Quick Start

Setting things up

Target type and Carver selection

Depending on one’s desired modelling task, several Carvers are implemented:

Binary Classification

Multiclass Classification (one binning per feature, joint) or One-vs-Rest Classification (a binning per class)

Continuous Regression

In the following quick start example, we will consider a binary classification problem:

target = "binary_target"

Hence the use of BinaryCarver and ClassificationSelector in following code blocks.

Data Sampling

AutoCarver unables testing for robustness of carved modalities on X_dev while maximizing the association between X_train and y_train.

# defining training and testing sets
train_set = ...  # used to fit the AutoCarver and the model
dev_set = ...  # used to validate the AutoCarver's buckets and optimize the model's parameters/hyperparameters
test_set = ...  # used to evaluate the final model's performances

Setting up Features to Carve

from AutoCarver import Features

features = Features(
    numericals=['numerical1', 'numerical2', 'discrete1', 'discrete2_with_nan'],
    categoricals=['categorical1', 'categorical2', 'categorical3_with_nan'],
    ordinals={'ordinal1': ['low', 'medium', 'high'], 'ordinal2_with_nan': ['low', 'medium', 'high']},
)

Qualitative features will automatically be converted to str if necessary. Ordinal features are added, alongside there expected ordering.

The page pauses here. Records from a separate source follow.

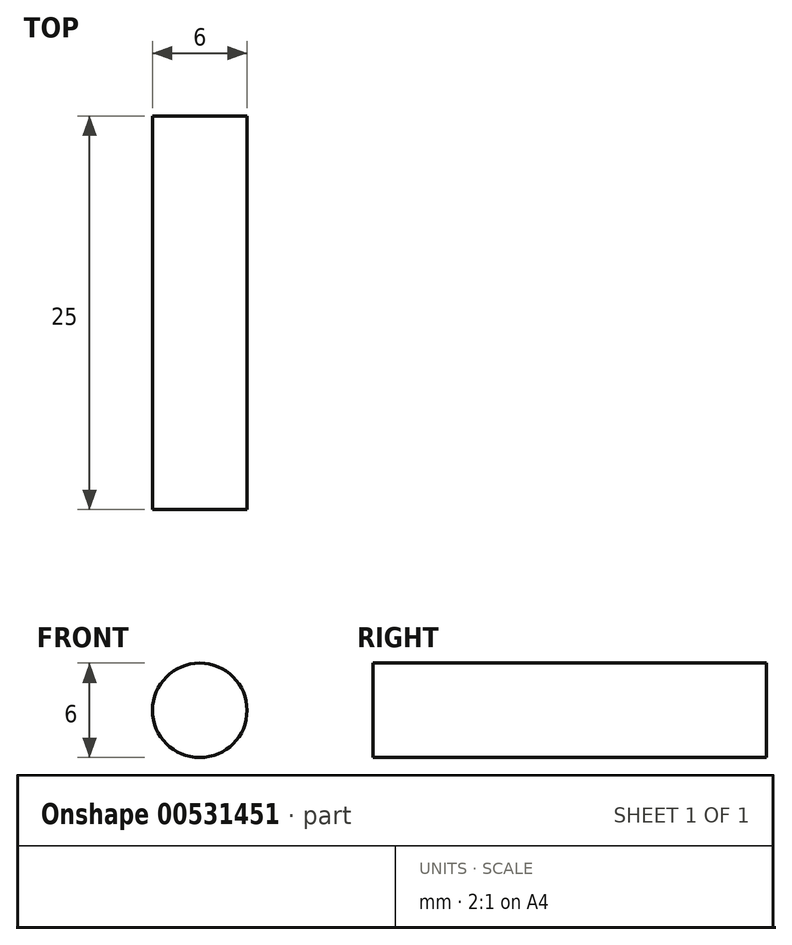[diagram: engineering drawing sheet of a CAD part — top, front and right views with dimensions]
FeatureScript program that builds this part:
annotation { "Feature Type Name" : "Feature", "Feature Type Description" : "" }
export const myFeature = defineFeature(function(context is Context, id is Id, definition is map)
    precondition{}
    {
        {
            var Q0;
            Q0=qCreatedBy(makeId("Front.planeOp"),FACE);
            var sketch = newSketch(context, id + "F0", { "sketchPlane" : qUnion([Q0])});
            skCircle(sketch, "E0", {"center": v(0, 0) * mm, "radius": 3 * mm});
            skSolve(sketch);
        }
        {
            var Q0;
            Q0 = qSketchRegion(id + "F0", true);
            extrude(context, id + "F1", {"entities" : qUnion([Q0]), "depth" : 25 * mm, "offsetDistance" : 25 * mm});
        }
    });
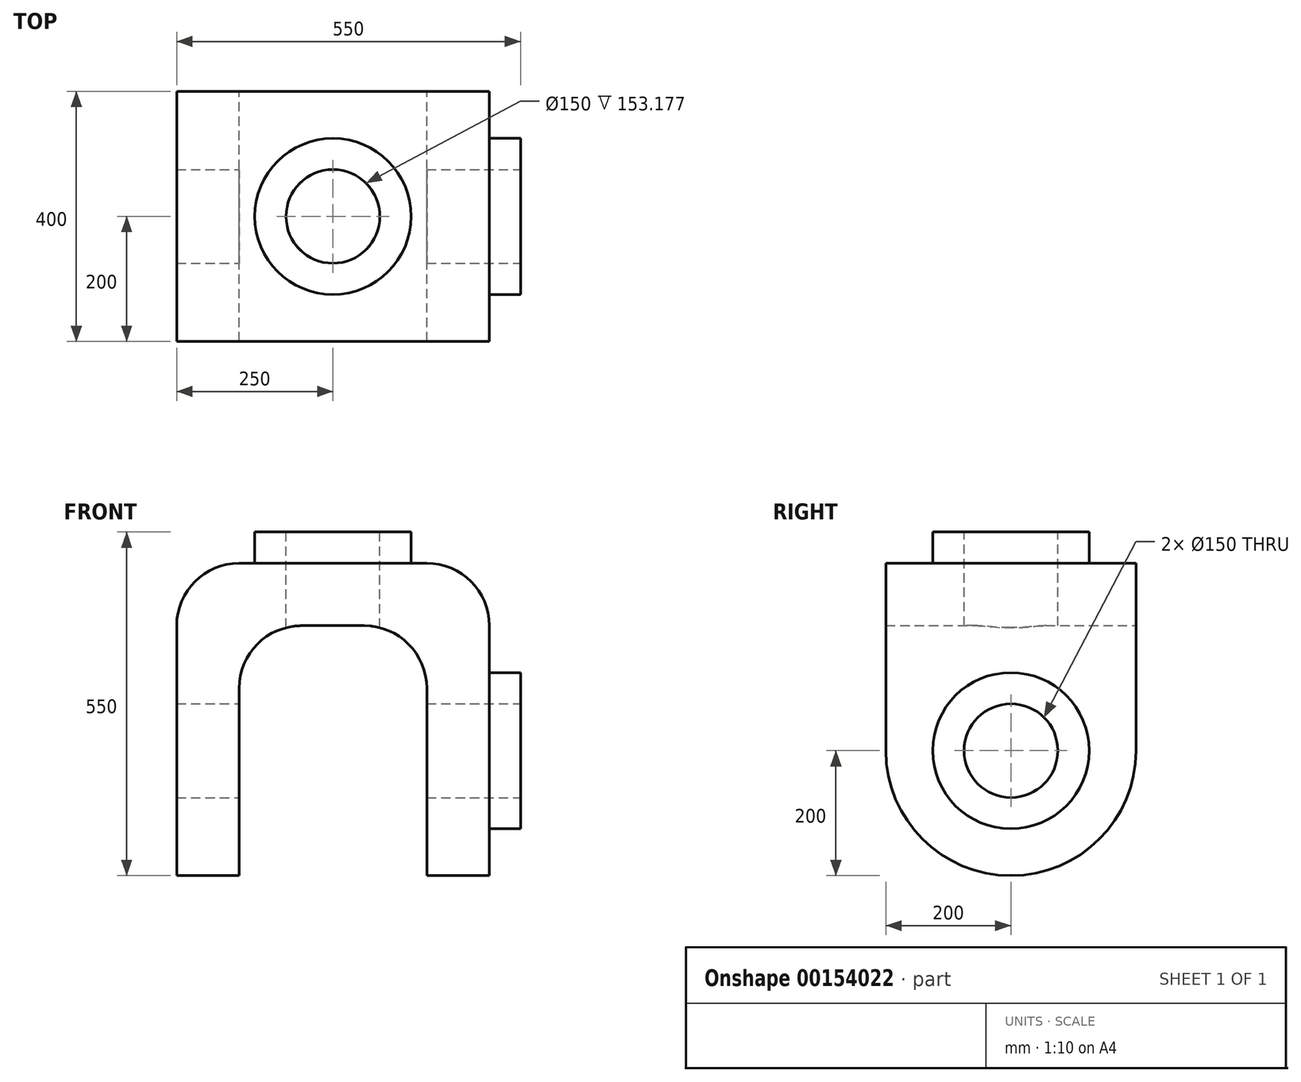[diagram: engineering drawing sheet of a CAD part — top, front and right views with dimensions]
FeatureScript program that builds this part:
annotation { "Feature Type Name" : "Feature", "Feature Type Description" : "" }
export const myFeature = defineFeature(function(context is Context, id is Id, definition is map)
    precondition{}
    {
        {
            var Q0;
            Q0=qCreatedBy(makeId("Front.planeOp"),FACE);
            var sketch = newSketch(context, id + "F0", { "sketchPlane" : qUnion([Q0])});
            skLineSegment(sketch, "E0.bottom", {"start": v(150, 250) * mm, "end": v(-150, 250) * mm});
            skLineSegment(sketch, "E0.top", {"start": v(250, -250) * mm, "end": v(150, -250) * mm});
            skLineSegment(sketch, "E0.left", {"start": v(250, 150) * mm, "end": v(250, -250) * mm});
            skLineSegment(sketch, "E0.right", {"start": v(-250, 150) * mm, "end": v(-250, -250) * mm});
            skPoint(sketch, "E0.middle", {"position": v(0, 0) * mm});
            skLineSegment(sketch, "E1.0", {"start": v(150, 50) * mm, "end": v(150, -250) * mm});
            skLineSegment(sketch, "E2.0", {"start": v(50, 150) * mm, "end": v(-50, 150) * mm});
            skLineSegment(sketch, "E3.0", {"start": v(-150, 50) * mm, "end": v(-150, -250) * mm});
            skLineSegment(sketch, "E4.trimOffspring", {"start": v(-150, -250) * mm, "end": v(-250, -250) * mm});
            skPoint(sketch, "E5.visualSharp", {"position": v(-250, 250) * mm});
            skArc(sketch, "E5.filletArc", {"start": v(-150, 250) * mm, "mid": v(-220.71, 220.71) * mm, "end": v(-250, 150) * mm});
            skArc(sketch, "E6.filletArc", {"start": v(-50, 150) * mm, "mid": v(-120.71, 120.71) * mm, "end": v(-150, 50) * mm});
            skPoint(sketch, "E7.visualSharp", {"position": v(150, 150) * mm});
            skArc(sketch, "E7.filletArc", {"start": v(150, 50) * mm, "mid": v(120.71, 120.71) * mm, "end": v(50, 150) * mm});
            skPoint(sketch, "E8.visualSharp", {"position": v(250, 250) * mm});
            skArc(sketch, "E8.filletArc", {"start": v(250, 150) * mm, "mid": v(220.71, 220.71) * mm, "end": v(150, 250) * mm});
            skSolve(sketch);
        }
        {
            var Q0;
            Q0=makeQuery(id+"F0.imprint","IMPRINT",FACE,{"disambiguationData":[TD([[makeQuery(id+"F0.imprint","IMPRINT",EDGE,{"derivedFrom":sQuery(id+"F0.wireOp",EDGE,"E0.bottom")}),1.0]])]});
            extrude(context, id + "F1", {"entities" : qUnion([Q0]), "depth" : 400 * mm, "symmetric" : true});
        }
        {
            var Q0;
            Q0=makeQuery(id+"F1.opExtrude","CAP_EDGE",EDGE,{"disambiguationData":[OSD([sQuery(id+"F0.wireOp",EDGE,"E4.trimOffspring")])],"isStart":false});
            var Q1;
            Q1=makeQuery(id+"F1.opExtrude","CAP_EDGE",EDGE,{"disambiguationData":[OSD([sQuery(id+"F0.wireOp",EDGE,"E4.trimOffspring")])],"isStart":true});
            var Q2;
            Q2=makeQuery(id+"F1.opExtrude","CAP_EDGE",EDGE,{"disambiguationData":[OSD([sQuery(id+"F0.wireOp",EDGE,"E0.top")])],"isStart":false});
            var Q3;
            Q3=makeQuery(id+"F1.opExtrude","CAP_EDGE",EDGE,{"disambiguationData":[OSD([sQuery(id+"F0.wireOp",EDGE,"E0.top")])],"isStart":true});
            fillet(context, id + "F2", {"entities" : qUnion([Q0, Q1, Q2, Q3]), "radius" : 200 * mm, "tangentPropagation" : true, "allowEdgeOverflow" : false});
        }
        {
            var Q0;
            Q0=makeQuery(id+"F1.opExtrude","SWEPT_FACE",FACE,{"disambiguationData":[OSD([sQuery(id+"F0.wireOp",EDGE,"E0.left")])]});
            var sketch = newSketch(context, id + "F3", { "sketchPlane" : qUnion([Q0])});
            skLineSegment(sketch, "E9", {"start": v(-200, -50) * mm, "end": v(200, -50) * mm, "construction": true});
            skCircle(sketch, "E10", {"center": v(0, -50) * mm, "radius": 125 * mm});
            skSolve(sketch);
        }
        {
            var Q0;
            Q0=makeQuery(id+"F3.imprint","IMPRINT",FACE,{"disambiguationData":[TD([[makeQuery(id+"F3.imprint","IMPRINT",EDGE,{"derivedFrom":sQuery(id+"F3.wireOp",EDGE,"E10")}),1.0]])]});
            extrude(context, id + "F4", {"entities" : qUnion([Q0]), "operationType" : NewBodyOperationType.ADD, "depth" : 50 * mm});
        }
        {
            var Q0;
            Q0=makeQuery(id+"F1.opExtrude","SWEPT_FACE",FACE,{"disambiguationData":[OSD([sQuery(id+"F0.wireOp",EDGE,"E0.bottom")])]});
            var sketch = newSketch(context, id + "F5", { "sketchPlane" : qUnion([Q0])});
            skCircle(sketch, "E11", {"center": v(0, 0) * mm, "radius": 125 * mm});
            skSolve(sketch);
        }
        {
            var Q0;
            Q0=makeQuery(id+"F5.imprint","IMPRINT",FACE,{"disambiguationData":[TD([[makeQuery(id+"F5.imprint","IMPRINT",EDGE,{"derivedFrom":sQuery(id+"F5.wireOp",EDGE,"E11")}),1.0]])]});
            extrude(context, id + "F6", {"entities" : qUnion([Q0]), "operationType" : NewBodyOperationType.ADD, "depth" : 50 * mm});
        }
        {
            var Q0;
            Q0=qCreatedBy(makeId("Right.planeOp"),FACE);
            var sketch = newSketch(context, id + "F7", { "sketchPlane" : qUnion([Q0])});
            skCircle(sketch, "E12.0", {"center": v(0, -50) * mm, "radius": 125 * mm, "construction": true});
            skCircle(sketch, "E13", {"center": v(0, -50) * mm, "radius": 75 * mm});
            skSolve(sketch);
        }
        {
            var Q0;
            Q0=makeQuery(id+"F7.imprint","IMPRINT",FACE,{"disambiguationData":[TD([[makeQuery(id+"F7.imprint","IMPRINT",EDGE,{"derivedFrom":sQuery(id+"F7.wireOp",EDGE,"E13")}),1.0]])]});
            var Q1;
            Q1=sQuery(id+"F7.wireOp",EDGE,"E13");
            extrude(context, id + "F8", {"entities" : qUnion([Q0]), "operationType" : NewBodyOperationType.REMOVE, "surfaceEntities" : qUnion([Q1]), "oppositeDirection" : true, "depth" : 700 * mm, "symmetric" : true});
        }
        {
            var Q0;
            Q0=makeQuery(id+"F6.opExtrude","CAP_FACE",FACE,{"disambiguationData":[OSD([sQuery(id+"F5.wireOp",EDGE,"E11")])],"isStart":false});
            var sketch = newSketch(context, id + "F9", { "sketchPlane" : qUnion([Q0])});
            skCircle(sketch, "E14", {"center": v(0, 0) * mm, "radius": 75 * mm});
            skSolve(sketch);
        }
        {
            var Q0;
            Q0=makeQuery(id+"F9.imprint","IMPRINT",FACE,{"disambiguationData":[TD([[makeQuery(id+"F9.imprint","IMPRINT",EDGE,{"derivedFrom":sQuery(id+"F9.wireOp",EDGE,"E14")}),1.0]])]});
            var Q1;
            Q1=sQuery(id+"F9.wireOp",EDGE,"E14");
            extrude(context, id + "F10", {"entities" : qUnion([Q0]), "operationType" : NewBodyOperationType.REMOVE, "surfaceEntities" : qUnion([Q1]), "oppositeDirection" : true, "depth" : 312.5 * mm});
        }
    });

To wrap already-instantiated feature objects (e.g. CategoricalFeature, OrdinalFeature, NumericalFeature) use Features.from_list() instead. Collection-level state (nan / default / ordinal_encoding / dropna) can be propagated to every feature via a FeaturesConfig.

Using AutoCarver

Fitting AutoCarver

from AutoCarver import BinaryCarver

# intiating AutoCarver
binary_carver = BinaryCarver(
    features=features,
    min_freq=0.02,  # minimum frequency per modality
    max_n_mod=5,  # maximum number of modality per Carved feature (mandatory)
)

# fitting on training sample, a dev sample can be specified to evaluate carving robustness
x_discretized = binary_carver.fit_transform(train_set, train_set[target], X_dev=dev_set, y_dev=dev_set[target])

Note

Behavioral toggles (copy, ordinal_encoding, dropna, verbose, n_jobs, min_freq_alpha) are now grouped in ProcessingConfig. Carvers default to ProcessingConfig(dropna=True, ordinal_encoding=True).

min_freq is gated by a Wilson score confidence interval at significance min_freq_alpha (default 0.05): raise it for a stricter representativity test, lower it for more lenient merging — see Minimum-frequency test (Wilson score interval) for the formula. n_jobs > 1 parallelises the per-feature combination search via multiprocessing.Pool; useful only on hundreds-to-thousands of features (see Per-feature parallelism (n_jobs)).

To pick a different association metric, pass a pre-built combination evaluator via the combination_evaluator keyword (e.g. CramervCombinations for binary). The search uses progressive top-K interval dynamic programming (DP) for both Kruskal-H and Pearson \(\chi^2\); statistically equivalent to the legacy enumerate-and-score path.

Recommended settings per use case

Use case	Settings	Why
Credit scoring (default)	`min_freq=0.02, max_n_mod=5` + `TschuprowtCombinations()` + `X_dev` or `cv=5`	Few, robust modalities that survive regulator-grade stability checks.
Rare events (fraud, claims)	`min_freq=0.01, max_n_mod=5` + `CramervCombinations()` + `cv=5`	Lower `min_freq` keeps thin-but-informative modalities; CV guards against overfitting them.
Fast exploration	`min_freq=0.05, max_n_mod=4`, no dev set	Coarser bins, fastest search; add a dev set before trusting the result.

Applying AutoCarver

# transforming dev/test sample accordingly
dev_set_discretized = binary_carver.transform(dev_set)
test_set_discretized = binary_carver.transform(tes_set)

Saving AutoCarver

All Carvers can safely be serialized as a .json file.

binary_carver.save('my_carver.json')

Loading AutoCarver

Carvers can safely be loaded from a .json file.

from AutoCarver import BinaryCarver

binary_carver = BinaryCarver.load('my_carver.json')

Feature Selection

from AutoCarver.selectors import ClassificationSelector

# select the best 25 most target associated features
classification_selector = ClassificationSelector(
    features=features,  # features to select from
    n_best_per_type=25,  # number of features to select per data type
)
best_features = classification_selector.fit(train_set_discretized, train_set_discretized[target]).selected_features

Note

Selectors mirror the carver API: fit scores/ranks/filters and stores the selection, transform restricts X to the selected columns, and selected_features returns the selected Features directly. Inspect the measure/filter values per feature through summary, exactly as for the carvers. Every feature is scored exactly (no sampling), yet selection stays fast through vectorized, all-columns-at-once measures.